Graphically review signal analysis results
As a powerful visualization tool, AutoSignal automatically plots your peaks, contours or 3D surfaces - so you don't have to perform additional steps to see your results. Change any algorithm or analysis option on the fly through the user interface and see instant results. Isolate components of a signal graphically using eigen decomposition to display and select eigen components in order to find very low frequency oscillatory components or identify paired eigen modes producing a specific oscillation. Analyze your results with residual and root plots and show statistical significance and probability limits on your output graphs.

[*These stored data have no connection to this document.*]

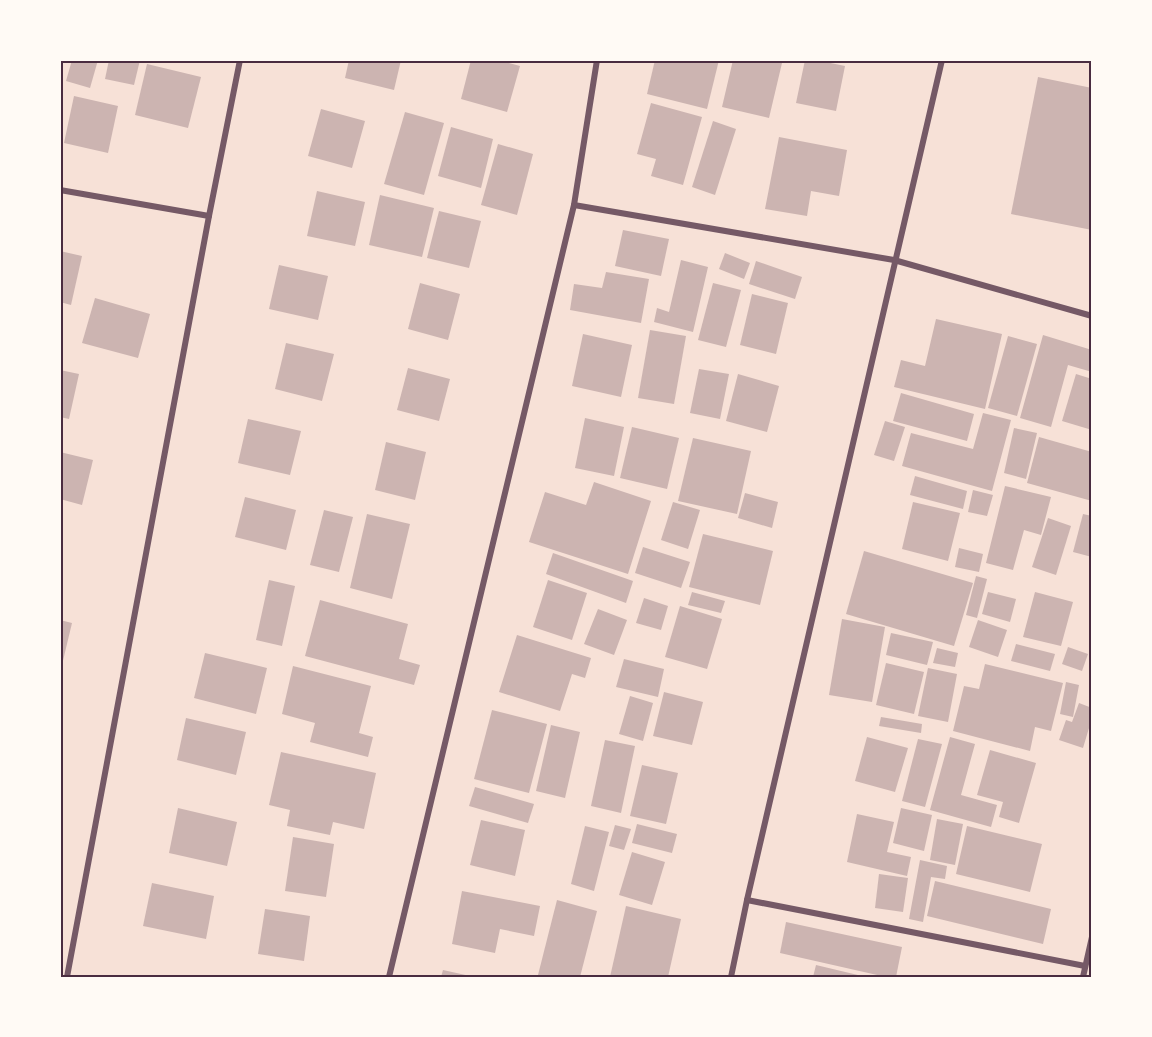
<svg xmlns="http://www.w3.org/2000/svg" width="1152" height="1037" font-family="Barlow,sans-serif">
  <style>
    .building { fill: #ccb4b1 }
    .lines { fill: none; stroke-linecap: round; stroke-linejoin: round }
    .minor { stroke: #755966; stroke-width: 6 }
    .neatline { fill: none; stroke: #4a2c40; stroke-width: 2 }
  </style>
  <rect width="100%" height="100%" fill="#f7e1d7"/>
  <g class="building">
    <polygon points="72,60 98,60 90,88 66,81"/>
    <polygon points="109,60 140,60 134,85 105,79"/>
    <polygon points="349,60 401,60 394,90 345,78"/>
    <polygon points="471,60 498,60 520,66 507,112 461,99"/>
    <polygon points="655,60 719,60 707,109 647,94"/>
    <polygon points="733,60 769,60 782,63 769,118 722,107"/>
    <polygon points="805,60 816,60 845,66 836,111 796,103"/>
    <polygon points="147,64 201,77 188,128 135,115"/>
    <polygon points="1038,77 1092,88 1092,230 1011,214"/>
    <polygon points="74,96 118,106 108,153 64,143"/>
    <polygon points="651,103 702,117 683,185 651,176 656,159 637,154"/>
    <polygon points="321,109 365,121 352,168 308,156"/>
    <polygon points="405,112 444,123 424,195 384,184"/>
    <polygon points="713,121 736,129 715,195 692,187"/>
    <polygon points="451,127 493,139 481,188 438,176"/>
    <polygon points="779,137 847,150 839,196 811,191 807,216 765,209"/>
    <polygon points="498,144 533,154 517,215 481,205"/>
    <polygon points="317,191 365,202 355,246 307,236"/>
    <polygon points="380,195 434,208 422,257 369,245"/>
    <polygon points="439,211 481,221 469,268 427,258"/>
    <polygon points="623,230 669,239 661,276 615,266"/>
    <polygon points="60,251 82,256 71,305 60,302"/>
    <polygon points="725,253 750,263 744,279 719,269"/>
    <polygon points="681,260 708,267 693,332 654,322 657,308 669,312"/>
    <polygon points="756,261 802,277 795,299 749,284"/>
    <polygon points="279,265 328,276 318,320 269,309"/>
    <polygon points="606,272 649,279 641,323 570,310 574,284 602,288"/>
    <polygon points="420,283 460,294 448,340 408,329"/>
    <polygon points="713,283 741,290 726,347 698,340"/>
    <polygon points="752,294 788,303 776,354 740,345"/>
    <polygon points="95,298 150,314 138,358 82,343"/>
    <polygon points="936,319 1002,334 985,409 894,387 901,360 925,366"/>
    <polygon points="650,330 686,336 674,404 638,398"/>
    <polygon points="583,334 632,345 621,397 572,386"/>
    <polygon points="1043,335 1092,350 1092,372 1068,365 1051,427 1020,418"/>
    <polygon points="1008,336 1037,344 1017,416 988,408"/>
    <polygon points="286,343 334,354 322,401 275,389"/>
    <polygon points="408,368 450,379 439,421 397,410"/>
    <polygon points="699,369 729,374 720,419 690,413"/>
    <polygon points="60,370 79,374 69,419 60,417"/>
    <polygon points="738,374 779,386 767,432 726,421"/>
    <polygon points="1076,374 1092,379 1092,430 1062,421"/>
    <polygon points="901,393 974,414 967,441 893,421"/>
    <polygon points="983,413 1011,420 992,491 902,466 911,433 973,449"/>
    <polygon points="585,418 624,427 614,476 575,468"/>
    <polygon points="248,419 301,431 290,475 238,463"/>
    <polygon points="885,421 905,427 894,461 874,455"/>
    <polygon points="632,427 679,438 667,489 620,478"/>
    <polygon points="1014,428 1037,433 1026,479 1004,473"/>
    <polygon points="1039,437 1092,452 1092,501 1027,483"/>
    <polygon points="693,438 751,451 737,514 678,501"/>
    <polygon points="386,442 426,452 415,500 375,490"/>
    <polygon points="60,452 93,460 82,505 60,499"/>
    <polygon points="915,476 967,491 963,509 910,495"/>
    <polygon points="594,482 651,501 628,574 529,542 545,492 586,505"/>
    <polygon points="1005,486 1051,497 1041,535 1024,530 1013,570 986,563"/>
    <polygon points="973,490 993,495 987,516 968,512"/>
    <polygon points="745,493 778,502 772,528 738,518"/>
    <polygon points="245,497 296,510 286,550 235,537"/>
    <polygon points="673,502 700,510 688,549 661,540"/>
    <polygon points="913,502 960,513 948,561 902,549"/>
    <polygon points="324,510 353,517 339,572 310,565"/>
    <polygon points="367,514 410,524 392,599 350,588"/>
    <polygon points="1083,514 1092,516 1092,557 1073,552"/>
    <polygon points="1048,518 1071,526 1056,575 1032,567"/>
    <polygon points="703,534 773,551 760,605 689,587"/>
    <polygon points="643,547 690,562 681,588 635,573"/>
    <polygon points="959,548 983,554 979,572 955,567"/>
    <polygon points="864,551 973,583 954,646 846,614"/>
    <polygon points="553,553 633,581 626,603 546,574"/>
    <polygon points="976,576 987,579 977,618 966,615"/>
    <polygon points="269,580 295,586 282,646 256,640"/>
    <polygon points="548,580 587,593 572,640 533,627"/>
    <polygon points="692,592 725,601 721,613 688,605"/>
    <polygon points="988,592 1016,599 1010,622 982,614"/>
    <polygon points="1035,592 1073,602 1061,646 1023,637"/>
    <polygon points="644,598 668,606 661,630 636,623"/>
    <polygon points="320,600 408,624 399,659 420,665 414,685 305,656"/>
    <polygon points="680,606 722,619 707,669 665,657"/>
    <polygon points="598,609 627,620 614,655 584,644"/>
    <polygon points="842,619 885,627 872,702 829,695"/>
    <polygon points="60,620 72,623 61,669 60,669"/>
    <polygon points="978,620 1007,630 998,657 969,647"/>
    <polygon points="891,633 933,642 927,665 886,655"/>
    <polygon points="517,635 591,658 585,678 572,674 560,711 499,692"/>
    <polygon points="1016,644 1055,654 1050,671 1011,661"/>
    <polygon points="1068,647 1088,654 1082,671 1062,664"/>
    <polygon points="937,648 958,653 955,667 933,663"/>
    <polygon points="205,653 267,668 256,714 194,698"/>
    <polygon points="624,659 664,669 658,697 616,687"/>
    <polygon points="886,663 924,672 914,714 876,705"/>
    <polygon points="985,664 1063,683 1051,731 1035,727 1030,751 953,731 964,686 979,689"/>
    <polygon points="293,666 371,686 359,733 373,737 368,757 310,742 315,723 282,714"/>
    <polygon points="928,668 957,674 948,722 918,716"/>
    <polygon points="1066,682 1079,685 1073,717 1060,714"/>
    <polygon points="664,692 703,702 692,745 653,736"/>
    <polygon points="630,696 653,703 643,741 619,734"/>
    <polygon points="1079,703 1092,708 1092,718 1083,748 1059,740 1066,720 1072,722"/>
    <polygon points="492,710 547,724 529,793 474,779"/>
    <polygon points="881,717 922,724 921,733 879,726"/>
    <polygon points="186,718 246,732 236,775 177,760"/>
    <polygon points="551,725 580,732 565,798 536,791"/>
    <polygon points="867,737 908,748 895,792 855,781"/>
    <polygon points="950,737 975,744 961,795 997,805 991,827 930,810"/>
    <polygon points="918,739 942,744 925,807 902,801"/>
    <polygon points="605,740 635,746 621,813 591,806"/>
    <polygon points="990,750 1036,763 1019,823 999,817 1003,802 977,795"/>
    <polygon points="281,752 376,773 364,829 333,822 330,835 287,826 290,810 269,805"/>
    <polygon points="642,765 678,773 666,824 630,816"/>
    <polygon points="475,787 534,804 528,823 469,806"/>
    <polygon points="178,808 237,822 227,866 169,853"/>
    <polygon points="901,808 932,815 924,851 893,843"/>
    <polygon points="857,814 894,822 887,852 911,857 907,876 847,862"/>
    <polygon points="937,819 963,824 955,865 930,860"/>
    <polygon points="481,820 525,830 515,876 470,865"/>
    <polygon points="637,824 677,834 672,853 632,843"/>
    <polygon points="615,825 631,829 624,850 609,846"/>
    <polygon points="585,826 609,832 594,891 571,884"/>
    <polygon points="967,826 1042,844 1030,892 956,874"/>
    <polygon points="293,837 334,844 326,897 285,891"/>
    <polygon points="632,852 665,862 652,905 619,895"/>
    <polygon points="920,860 947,866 945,879 931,877 923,922 909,919"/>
    <polygon points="879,874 908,878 903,912 875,908"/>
    <polygon points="935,881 1051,909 1043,944 927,916"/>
    <polygon points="152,883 214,896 206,939 143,926"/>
    <polygon points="462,891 540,906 534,936 500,929 495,953 452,944"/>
    <polygon points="557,900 597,911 580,977 547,977 538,975"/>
    <polygon points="626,906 681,919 668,977 610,977"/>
    <polygon points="265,909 310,916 304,961 258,954"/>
    <polygon points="786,922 902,947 896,977 886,977 780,953"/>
    <polygon points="816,965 862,976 862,977 813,977"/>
    <polygon points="443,970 470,976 470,977 441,977"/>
  </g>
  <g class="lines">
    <g class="minor">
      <polyline points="60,190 209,216"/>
      <polyline points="574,205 894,260 1092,316"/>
      <polyline points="747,900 1085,966"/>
      <polyline points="67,977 209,216 240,60"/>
      <polyline points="389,977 574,205 597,60"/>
      <polyline points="731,977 747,900 942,60"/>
      <polyline points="1083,977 1092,937"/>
    </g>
  </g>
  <rect width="1152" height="1037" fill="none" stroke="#fffaf5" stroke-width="123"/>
  <rect x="62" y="62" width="1028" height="914" class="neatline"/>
</svg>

Clearly present your results with control over titles, fonts, colors, points, scaling, axis scale, labels, grid and plot types.
Identify frequency and power with Fourier Spectrum analysis
AutoSignal lets you see a complete picture of the frequency space using the library of six Fourier Spectrum methods with total flexibility. Solve the leakage problem found with standard FFT by using one of the 30 included data tapering windows. You can even make comparisons of performance of various data tapering windows in a single spectral graph. AutoSignal gives you access to the latest methodologies with techniques such as FFT Multi-taper Spectrum analysis to help you better characterise the power in each signal. Easily handle your unevenly sampled data with Lomb-Scargle Fourier domain analysis with techniques that were originally developed by astrophysicists.
Effortlessly analyze non-stationary data with wavelets
Simultaneously find the time and frequency localisation components of a non-stationary periodic signal with Continuous Wavelet Spectrum analysis techniques. AutoSignal gives you a choice of three adjustable mother wavelets: Morlet, Paul and Gaussian Derivative - in both real and complex forms to optimise localisation results. You can also perform power analysis in either the time or the frequency range with specialised in-depth analysis techniques to evaluate the signal.
Isolate components by signal strength using eigendecomposition
In addition to FFT and wavelet spectral analysis techniques, you can select from linear and non-linear methods that are right for your application. The eigendecomposition procedures enable you to visually select eigenmodes for signal-noise separation or component isolation. With AutoSignal, you can also recover signal components based on power - the component may be sinusoidal, a square wave, a sawtooth or anharmonic pattern. You can confirm the presence of white noise or isolate red noise by reconstructing only the noise eigenmodes.